BiV pacer question

Specialties Cardiac

Published

Specializes in Cardiac step-down.

I work on a cardiac step-down unit, and was teaching as student the other day about pacer spikes. I told her that sometimes there are three pacer spikes--one before the P wave, and two close together right before the QRS complex. I had seen this occur just once or twice, and had been told it was from biventricular pacing.

My charge nurse corrected me and said this was just artifact. I assumed she was right, but when I researched it online, I found several sources that talked about 2 ventricular spikes showing up on the EKG.

Any thoughts would be appreciated!

Specializes in GICU, PICU, CSICU, SICU.

It is possible to have two ventricular spikes if your pacemaker activates the two ventricles separately and out of sync to some degree.

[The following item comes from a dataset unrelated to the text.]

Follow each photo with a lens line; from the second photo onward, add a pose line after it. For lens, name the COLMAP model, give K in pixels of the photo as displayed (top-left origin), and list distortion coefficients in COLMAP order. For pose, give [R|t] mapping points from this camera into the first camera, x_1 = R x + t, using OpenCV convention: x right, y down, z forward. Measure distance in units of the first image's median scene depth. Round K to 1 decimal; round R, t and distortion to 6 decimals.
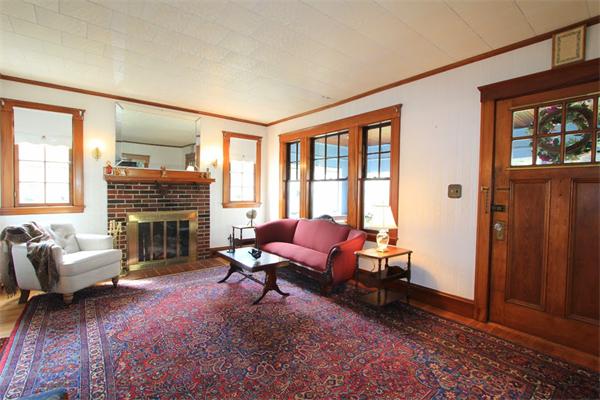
lens RADIAL K [[290.2, 0, 300.0], [0, 290.2, 200.0], [0, 0, 1]] dist [0.000531, 0.000059]
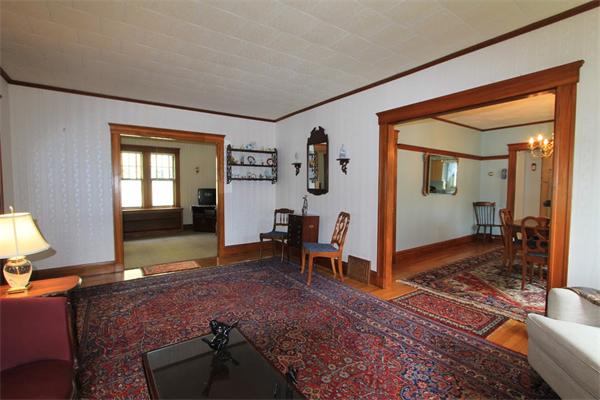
lens RADIAL K [[290.2, 0, 300.0], [0, 290.2, 200.0], [0, 0, 1]] dist [0.000531, 0.000059]
pose [[-0.998366, -0.013848, 0.055441, -0.338512], [-0.008781, 0.995846, 0.090629, -0.076598], [-0.056465, 0.089994, -0.994340, 1.631401]]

Specializes in Critical Care, Cardiac.

Short answer: Yes, a BiV Pacemaker can have to ventricular pacer spikes. Long answer: A BiVentricular pacemaker, also know as a cardiac resynchronization device (CRT), has two pacing wires; one in the right ventricle and another resting in the coronary sinus which paces the ventricular septum (Next time take a look at your CHF patients Chest X-ray and see if you can identify the type of device : Dual chamber PM - AICD - CRT or CRT-D) Around here the CRT-D is becoming the most common. The purpose of this is to synchronize the contraction of the right and left ventricle therefore improving cardiac function. Ideally, both leads fire at the same time (or close enough that it is not noticeable on a surface EKG) resulting in what appears to be a single pacer spike (which in reality is two) kind of like how the QRS is actually each ventricle depolarizing separately but simultaneously. Just like with a bundle branch block when there is a conduction delay you start to see each independent depolarization (rabbit ears) there can be a delay between the two separate wires. This can happen for various reasons but I think the main reason is an alteration in cardiac structure like with a HCMO resulting in two separate spikes. If each ventricle depolarizes at a different speed then the pacer will pace each wire at different times to "synchronize" them. That is my understanding but I am in no way an expert so I may be wrong.

Specializes in PCCN.

I've seen it once- ran it by the EP doc ,and he said yes , it was pacing both ventricles- for somereason we were able to see it.I guess they program it that way.